Repatriar a Borges

Una charla infinita con Borges es un sueño que nadie ha podido conseguir. El que se aproximó más a ello fue su amigo Osvaldo Ferrari, periodista y poeta 50 años más joven, quien en 1984 y 1985 mantuvo con él, en Radio Municipal, 118 breves conversaciones semanales, alrededor del cuarto de hora cada una, que Seix Barral ha editado con el título Los diálogos para gozo desbordante de tantos, entre los que me encuentro. Borges puso solo una condición: que los temas no fueran acordados previamente (“no conversamos nunca hacia un fin”). El argentino revindica a Sócrates, el filósofo que jamás escribió nada, lamenta –¡él!– que los libros no te responden y explica que por eso los griegos inventaron el diálogo, “la mejor cosa que registra la historia universal”, una conversación sin pautas a la que uno llega abierto a entender las razones del otro y sin la cual “la cultura occidental es inconcebible”.

“Yo tuve la noción, al entrar en contacto con Borges, de participar en una nueva dimensión”, ha declarado Ferrari. A esa tercera fase, a ese fascinante Aleph oral, de densidad filosófica y belleza plástica, nos traslada este volumen de casi 800 páginas.

Borges define a los argentinos como “europeos en el exilio”, y por ello incluso más europeos que los que nos quedamos en el Viejo Continente. Habla de sus lecturas, sus pasiones, sus ideas, su ética, y hasta de su madre (“le debo tanto a su indulgencia”), quien le leía en voz alta durante horas, tradujo a Saroyan, D.H. Lawrence... y, según confiesa el argentino, “inventó el final de uno de mis cuentos más conocidos, La intrusa”  y fue asimismo la autora real de la traducción de Las palmeras salvajes de Faulkner que firmó para la posteridad su hijo (“yo solo la revisé después, y casi no modifiqué nada”).

Ferrari, hacia quien Borges tiene palabras que evidencian su profunda amistad, no se hablaba con la viuda del autor, María Kodama (fallecida el año pasado), porque, a pesar de que Borges le cedió a él por escrito los derechos de esas charlas, ella pleiteó durante cinco años en los juzgados para arrebatárselos (finalmente, un juez le dio la razón a Ferrari).
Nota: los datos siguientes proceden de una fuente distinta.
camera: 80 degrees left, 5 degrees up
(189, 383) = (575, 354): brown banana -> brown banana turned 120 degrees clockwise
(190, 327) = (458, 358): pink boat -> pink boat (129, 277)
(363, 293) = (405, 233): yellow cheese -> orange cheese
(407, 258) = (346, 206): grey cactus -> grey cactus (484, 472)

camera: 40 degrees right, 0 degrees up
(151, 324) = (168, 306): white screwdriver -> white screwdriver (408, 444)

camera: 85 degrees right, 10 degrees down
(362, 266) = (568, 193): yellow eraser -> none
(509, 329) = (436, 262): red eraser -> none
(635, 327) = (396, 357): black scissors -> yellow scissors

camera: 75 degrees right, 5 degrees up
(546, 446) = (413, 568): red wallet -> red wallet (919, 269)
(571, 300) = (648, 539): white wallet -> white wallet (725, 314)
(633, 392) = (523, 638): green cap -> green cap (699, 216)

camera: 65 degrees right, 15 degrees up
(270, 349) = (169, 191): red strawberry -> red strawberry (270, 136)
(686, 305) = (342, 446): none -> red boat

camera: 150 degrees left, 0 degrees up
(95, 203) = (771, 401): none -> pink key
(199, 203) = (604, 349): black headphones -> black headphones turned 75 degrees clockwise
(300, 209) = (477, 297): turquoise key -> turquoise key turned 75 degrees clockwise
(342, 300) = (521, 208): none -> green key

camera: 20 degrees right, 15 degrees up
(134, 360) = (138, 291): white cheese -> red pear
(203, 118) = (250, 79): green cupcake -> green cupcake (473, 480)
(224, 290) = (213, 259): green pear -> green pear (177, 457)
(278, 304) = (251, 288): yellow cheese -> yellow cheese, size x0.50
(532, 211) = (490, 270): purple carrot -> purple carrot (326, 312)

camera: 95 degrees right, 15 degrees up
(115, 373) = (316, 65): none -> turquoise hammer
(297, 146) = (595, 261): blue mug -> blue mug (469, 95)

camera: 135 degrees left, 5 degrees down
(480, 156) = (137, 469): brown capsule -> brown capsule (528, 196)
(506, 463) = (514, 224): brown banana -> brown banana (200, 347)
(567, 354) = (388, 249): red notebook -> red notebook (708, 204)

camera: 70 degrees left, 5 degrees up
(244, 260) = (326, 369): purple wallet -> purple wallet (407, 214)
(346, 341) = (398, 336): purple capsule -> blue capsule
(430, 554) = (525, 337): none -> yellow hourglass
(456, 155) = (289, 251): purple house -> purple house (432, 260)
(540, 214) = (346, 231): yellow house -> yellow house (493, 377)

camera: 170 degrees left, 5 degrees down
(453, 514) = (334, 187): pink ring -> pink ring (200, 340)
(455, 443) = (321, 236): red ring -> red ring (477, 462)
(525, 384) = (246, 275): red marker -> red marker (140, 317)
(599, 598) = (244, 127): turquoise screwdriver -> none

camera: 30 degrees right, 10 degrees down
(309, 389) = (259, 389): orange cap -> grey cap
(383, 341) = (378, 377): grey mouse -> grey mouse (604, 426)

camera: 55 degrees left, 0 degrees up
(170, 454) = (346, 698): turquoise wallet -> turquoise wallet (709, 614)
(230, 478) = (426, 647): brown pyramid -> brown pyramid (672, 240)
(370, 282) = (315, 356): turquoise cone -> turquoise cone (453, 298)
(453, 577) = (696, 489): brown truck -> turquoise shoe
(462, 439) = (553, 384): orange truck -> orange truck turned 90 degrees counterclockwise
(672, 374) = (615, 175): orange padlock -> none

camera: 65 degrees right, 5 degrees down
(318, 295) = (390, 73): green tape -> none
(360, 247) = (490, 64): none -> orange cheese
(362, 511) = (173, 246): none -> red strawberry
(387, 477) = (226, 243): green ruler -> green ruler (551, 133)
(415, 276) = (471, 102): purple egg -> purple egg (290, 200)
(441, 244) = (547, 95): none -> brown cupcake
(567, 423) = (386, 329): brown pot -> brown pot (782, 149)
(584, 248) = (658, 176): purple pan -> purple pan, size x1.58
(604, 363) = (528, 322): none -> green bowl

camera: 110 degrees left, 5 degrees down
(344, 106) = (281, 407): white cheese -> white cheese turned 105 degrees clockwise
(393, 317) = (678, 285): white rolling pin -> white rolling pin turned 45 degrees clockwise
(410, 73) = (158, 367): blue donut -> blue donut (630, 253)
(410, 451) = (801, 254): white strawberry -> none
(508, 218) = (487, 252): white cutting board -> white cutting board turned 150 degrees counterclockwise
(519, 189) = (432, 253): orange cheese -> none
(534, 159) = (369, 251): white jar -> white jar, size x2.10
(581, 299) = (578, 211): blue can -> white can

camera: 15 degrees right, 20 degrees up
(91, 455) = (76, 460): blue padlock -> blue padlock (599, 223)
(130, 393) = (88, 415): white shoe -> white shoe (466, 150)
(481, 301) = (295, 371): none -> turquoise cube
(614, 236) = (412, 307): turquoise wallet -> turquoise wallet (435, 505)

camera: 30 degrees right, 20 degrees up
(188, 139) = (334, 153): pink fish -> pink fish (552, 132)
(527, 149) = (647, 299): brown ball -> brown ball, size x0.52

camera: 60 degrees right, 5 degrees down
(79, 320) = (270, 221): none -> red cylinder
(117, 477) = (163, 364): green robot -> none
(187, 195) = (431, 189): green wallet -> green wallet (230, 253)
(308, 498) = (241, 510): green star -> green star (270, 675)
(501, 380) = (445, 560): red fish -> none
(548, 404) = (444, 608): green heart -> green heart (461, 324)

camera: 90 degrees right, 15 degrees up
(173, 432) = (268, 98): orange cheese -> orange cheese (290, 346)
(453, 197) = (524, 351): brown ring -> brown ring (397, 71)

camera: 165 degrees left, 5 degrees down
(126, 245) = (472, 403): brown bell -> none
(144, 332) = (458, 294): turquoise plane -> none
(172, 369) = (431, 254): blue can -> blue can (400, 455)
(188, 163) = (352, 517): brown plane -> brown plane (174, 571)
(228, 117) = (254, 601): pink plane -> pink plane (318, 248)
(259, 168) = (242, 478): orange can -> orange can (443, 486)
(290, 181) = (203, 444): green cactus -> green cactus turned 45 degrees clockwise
El periodista-poeta apunta un tema espinoso: pide –como en su día hizo la hermana del autor, la pintora Norah Borges– que los restos del escritor se repatríen a Buenos Aires. “De ninguna manera él hubiera querido morir en Ginebra, él quería estar en Recoleta” y recuerda que hubo intentos de repatriación, a los que Kodama se opuso. “En términos simbólicos sería una obligación de todos nosotros que él viniera y pudiera estar con sus antepasados en el lugar donde quería estar”. Queda dicho.